◆ Required action 1
Retype the part of the vim and Neovim discussion from "However, I use" to "be very different.".
◆ Required action 2
Answer these from the vim and Neovim discussion:
(a) Around which Neovim version did it still not seem to offer anything the first long comment's writer cared about?
(b) According to one comment, what does Neovim silently delete on a file?
(c) Which package serves as the control group in the Debian popcon links?

◆ Passage to read

◇ ◇ ◇

Hacker News new | past | comments | ask | show | jobs | submit login

I'm curious how many users are now using vim versus neovim.

I switched a few years ago,and ever since Lua plugin support the Neovim ecosystem is thriving.




I stuck with Vim for a long time. I had friends that made the jump and honestly, around version 0.4.3, it still didn't seem to offer anything I cared about. So I stuck with my decade old .vimrc. I had started to get into CoC stuff, and NeoVim was just starting to release their native LSP integration. On a whim, I decided to give it a shot. I ended up sticking with it. Now there'd have to be a heck of a good reason for me to go back. I never enjoyed VimL. Any of the personal plugins I've written, I've had to struggle through writing. While Lua isn't the most amazing language either, I do like it far more. I feel like NeoVim's ecosystem is pushing the boundaries far more than Vim but, isn't that kinda what Vim wanted? They want to remain the conservative slow-moving text-editor. There's nothing wrong with that at all!


Neovim occasionally has really basic functionality regressions compared to vim: I switched back to preferring vim after realizing that neovim silently deletes all ACLs on a file (https://github.com/neovim/neovim/issues/1200).

However, I use Emacs and VS Code for more involved editing, and mostly use vim as a light remote editor via SSH, so my priorities may be very different.


Debian popcon can be interesting:

- https://qa.debian.org/popcon.php?package=vim

- https://qa.debian.org/popcon.php?package=neovim

- https://qa.debian.org/popcon.php?package=nano

(nano for the control group)

So lots of neovim growth, but still small in absolute numbers. Then again, vim-tiny is installed by default. Normal vim is a better indicator. And it won't grow as much, because Debian's userbase grows slowly.

Personally I'm happy with the default Vim config (I'll enable features if I need them, such as line numbers) and prefer the minimalism.

◇ ◇ ◇

◆ Given data
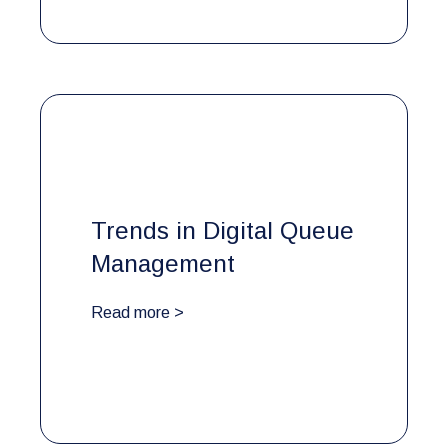
Trends in Digital Queue
Management
Read more >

◇ ◇ ◇

◆ Response area 1
However, I use Emacs and VS Code for more involved editing, and mostly use vim as a light remote editor via SSH, so my priorities may be very different.

◆ Response area 2
(a) Version 0.4.3
(b) All ACLs
(c) nano